Minho ve Changbin duymayı beklemedikleri davet yüzünden şaşırıp birbirlerine baktılar. Chris bu hallerini komik bulmuştu. ''Gerçekten mi?'' Minho ceketinin fermuarını bırakıp sordu. Onun da gidesi yoktu. Uzun zamandır bu kadar huzurlu hissetmemişti.

''İkiniz de yalnız yaşıyorsunuz, akşam yemeği için kalın da içerdeki meleklerin aklı sizde kalmasın.''

''Efendim, hala aklım almıyor, nasıl bu kadar iyi olabilirsiniz bize karşı?'' Changbin'in bu sorunun cevabına ihtiyacı vardı. Tek başına düşündükçe ulaşabileceği bir şey değildi.

Chris ikisine yaklaşıp omuzlarından tuttu. ''Size karşı kötü olmak için bir nedenim yok. Şimdiye kadar ne sorduysam cevap verdiniz ve söz de dinlediniz.''

''Yine de... ne bileyim, normalde babalar oğullarının erkek arkadaşlarına bu kadar iyi davranmaz.'' Minho yarı güler bir halde söyledi.

''O zaman benim onlar gibi olmamamı değerlendirin ve güvenimi kazanmak için uğraşın.''

''Ne konuşuyorsunuz?'' Felix koridora çıktığında üçünü bir arada görmüştü. ''Hyung, gidiyor musun?''

''Gitmiyoruz, Lixie. Baban akşam yemeğine davet etti.'' Changbin ceketini hızla çıkardı. Gün ışığıyla biraz daha zaman geçireceği için çok mutluydu. Ondan beklenilmeyecek bir hevesle küçük olanın yanına gitti ve elinden tutup tekrar oturma odasına gitti. Chris onun bu şapşal haline gülmeden edemedi. Minho'nun omzuna kolunu sarıp peşlerinden gitti.

''Kim aç?'' Odadaki herkes hep bir ağızdan bağırmaya başladı. İki damadı da buna dahildi. Artık daha rahatlardı yanında. ''Tamam, ah, sesiniz çok yüksek. Ne yemek istersiniz?''

''Babacım pizza söyleyelim mi?''

''Olmaz, dün de dışarıdan sipariş verdik. Bence babam yine o meşhur spagettisinden yapsın.'' Jeongin önerisiyle Felix'in aklını çelmişti bile. Babası harika makarna yapıyordu.

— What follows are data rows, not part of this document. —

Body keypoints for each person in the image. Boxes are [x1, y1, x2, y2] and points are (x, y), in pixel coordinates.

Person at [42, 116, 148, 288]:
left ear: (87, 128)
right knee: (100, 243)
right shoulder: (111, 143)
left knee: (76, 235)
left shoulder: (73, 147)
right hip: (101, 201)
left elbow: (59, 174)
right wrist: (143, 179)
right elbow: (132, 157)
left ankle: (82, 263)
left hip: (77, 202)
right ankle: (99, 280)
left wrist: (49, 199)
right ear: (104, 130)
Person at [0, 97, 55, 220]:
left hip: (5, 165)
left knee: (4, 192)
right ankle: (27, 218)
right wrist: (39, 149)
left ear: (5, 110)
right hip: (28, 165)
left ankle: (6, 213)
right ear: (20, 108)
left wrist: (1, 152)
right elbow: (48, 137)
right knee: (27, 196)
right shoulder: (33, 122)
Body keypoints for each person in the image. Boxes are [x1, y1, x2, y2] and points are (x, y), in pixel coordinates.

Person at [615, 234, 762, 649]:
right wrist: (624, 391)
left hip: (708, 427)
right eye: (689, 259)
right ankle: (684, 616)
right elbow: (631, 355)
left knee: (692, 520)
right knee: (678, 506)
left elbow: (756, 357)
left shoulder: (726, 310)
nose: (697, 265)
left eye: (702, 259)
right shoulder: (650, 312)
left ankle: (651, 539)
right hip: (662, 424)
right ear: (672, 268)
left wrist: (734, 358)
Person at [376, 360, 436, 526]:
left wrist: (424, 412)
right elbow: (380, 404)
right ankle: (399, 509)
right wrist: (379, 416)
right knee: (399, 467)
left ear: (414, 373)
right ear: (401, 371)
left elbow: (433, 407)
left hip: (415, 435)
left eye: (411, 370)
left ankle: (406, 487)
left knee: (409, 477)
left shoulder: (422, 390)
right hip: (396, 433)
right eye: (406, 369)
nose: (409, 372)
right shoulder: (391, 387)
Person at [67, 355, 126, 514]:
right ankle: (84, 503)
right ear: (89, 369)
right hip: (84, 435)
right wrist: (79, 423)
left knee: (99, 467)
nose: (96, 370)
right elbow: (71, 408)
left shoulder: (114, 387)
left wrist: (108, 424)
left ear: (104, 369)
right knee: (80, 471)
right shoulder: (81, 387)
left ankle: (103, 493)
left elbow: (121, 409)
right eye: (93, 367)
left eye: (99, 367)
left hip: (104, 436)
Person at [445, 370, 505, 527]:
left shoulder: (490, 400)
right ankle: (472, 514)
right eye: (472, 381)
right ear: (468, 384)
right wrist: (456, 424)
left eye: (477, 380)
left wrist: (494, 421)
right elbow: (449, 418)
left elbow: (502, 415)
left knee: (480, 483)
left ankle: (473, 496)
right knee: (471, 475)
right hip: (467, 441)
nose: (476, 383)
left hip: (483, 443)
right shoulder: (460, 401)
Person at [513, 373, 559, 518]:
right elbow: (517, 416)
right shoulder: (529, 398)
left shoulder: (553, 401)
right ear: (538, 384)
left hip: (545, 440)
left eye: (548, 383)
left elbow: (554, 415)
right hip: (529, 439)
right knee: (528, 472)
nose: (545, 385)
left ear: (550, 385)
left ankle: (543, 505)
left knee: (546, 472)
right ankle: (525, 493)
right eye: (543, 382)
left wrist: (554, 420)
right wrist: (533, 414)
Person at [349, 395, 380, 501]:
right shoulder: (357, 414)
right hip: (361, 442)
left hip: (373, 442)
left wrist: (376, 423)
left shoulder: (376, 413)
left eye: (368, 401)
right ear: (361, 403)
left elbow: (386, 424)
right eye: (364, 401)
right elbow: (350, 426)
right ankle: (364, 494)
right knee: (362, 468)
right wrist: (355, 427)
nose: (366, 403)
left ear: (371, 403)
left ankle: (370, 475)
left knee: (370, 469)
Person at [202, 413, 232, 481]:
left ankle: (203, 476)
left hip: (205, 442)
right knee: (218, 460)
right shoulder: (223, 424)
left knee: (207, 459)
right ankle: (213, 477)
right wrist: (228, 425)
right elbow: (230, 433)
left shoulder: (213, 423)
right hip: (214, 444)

''Benim canım çorba istiyor.'' Seungmin, Hyunjin'in göğsünde yatıyordu. Sabah çok yedikleri için ağır bir şey hatta herhangi bir şey yiyebileceğini sanmıyordu.

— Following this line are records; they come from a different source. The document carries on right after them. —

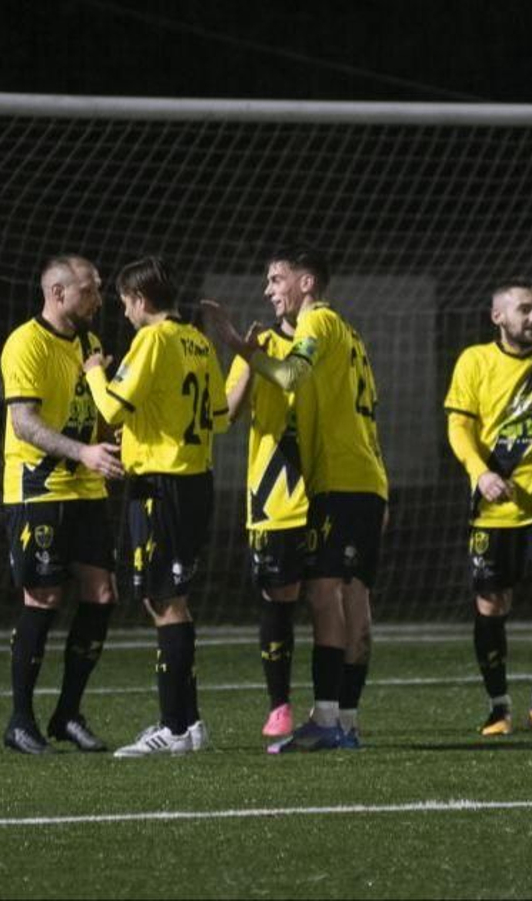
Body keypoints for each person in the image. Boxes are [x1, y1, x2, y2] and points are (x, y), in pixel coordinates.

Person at [210, 245, 387, 754]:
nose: (268, 291)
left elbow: (291, 376)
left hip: (342, 480)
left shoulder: (319, 325)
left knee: (326, 595)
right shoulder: (351, 335)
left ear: (306, 283)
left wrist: (237, 347)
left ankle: (329, 719)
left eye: (275, 279)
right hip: (363, 480)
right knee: (348, 599)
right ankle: (344, 721)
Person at [83, 256, 228, 758]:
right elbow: (220, 418)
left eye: (124, 303)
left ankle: (174, 726)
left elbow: (111, 408)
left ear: (141, 300)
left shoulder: (153, 339)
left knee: (163, 601)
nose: (123, 313)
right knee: (171, 599)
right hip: (195, 480)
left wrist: (95, 373)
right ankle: (189, 723)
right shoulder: (197, 341)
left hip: (161, 486)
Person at [0, 255, 124, 755]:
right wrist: (84, 452)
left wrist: (114, 438)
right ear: (57, 293)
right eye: (90, 289)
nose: (98, 297)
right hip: (39, 489)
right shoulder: (25, 343)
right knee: (43, 598)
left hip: (86, 489)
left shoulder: (90, 345)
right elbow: (23, 423)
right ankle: (20, 719)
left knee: (102, 594)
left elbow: (96, 415)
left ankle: (67, 712)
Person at [444, 280, 532, 737]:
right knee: (490, 602)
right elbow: (459, 427)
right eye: (525, 311)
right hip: (494, 505)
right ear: (497, 317)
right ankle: (498, 706)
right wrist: (479, 472)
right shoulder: (475, 361)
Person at [222, 303, 308, 740]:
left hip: (331, 488)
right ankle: (281, 707)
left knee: (341, 600)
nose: (270, 291)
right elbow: (227, 412)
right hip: (276, 497)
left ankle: (337, 710)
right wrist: (251, 360)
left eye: (277, 280)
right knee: (280, 601)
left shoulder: (328, 338)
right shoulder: (262, 345)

''Babacım dün gece sana dediğimi hatırlıyor musun? Bence sen hiç kendini yorma.'' Jisung babasının yanındaki sevgilisini kaşlarıyla göstermeye çalışıyordu. Chris hatırladığı şeyle hala tuttuğu omza birkaç kez vurdu. Minho ise ne olduğunu bilmediği için bir sevgilisine bir babaya bakıyordu.

''Duydum ki onda on damatmışsın.''

''Ha-ben mi!'' Minho duyduğu şeyle utanıp adamdan birkaç adım uzaklaştı. Sevgilisi onun bu haline gülüyordu. Bunun acısını kesinlikle çıkaracaktı. ''N-ne duydunuz ki?''

''İyi yemek yapıyormuşsun.''

''Cidden mi?'' Hyunjin başını kaldırıp büyük olana baktı. ''Benim köpüşüm de anca atıştırmalık hazırlıyor.''

''Beğenmiyorsan yeme.''

''Hele bir yedirme bak sana ne yapıyorum.''

''Babacım tavuk suyuna çorba yapsın. Bugün ıslandı ya hasta olmaz. Madem köpüş çorba istiyor. Biz de tavuk yeriz.'' Jisung tavuğu düşündükçe başka alemlere gidiyordu.

''Tavuğu dün de yedik.'' Felix isyana başlamıştı tekrar. Hem dün dışarıdan yedikleri için pizza söyleyemiyor hem de dün yediğini tekrar yiyordu. Felix Changbin'in elini hala tutuyordu. Ona kalsa gece de kalmalıydı. Onunla uyumak nasıl bir şeydi merak ediyordu. Nasıl uyandığını görmek istiyordu.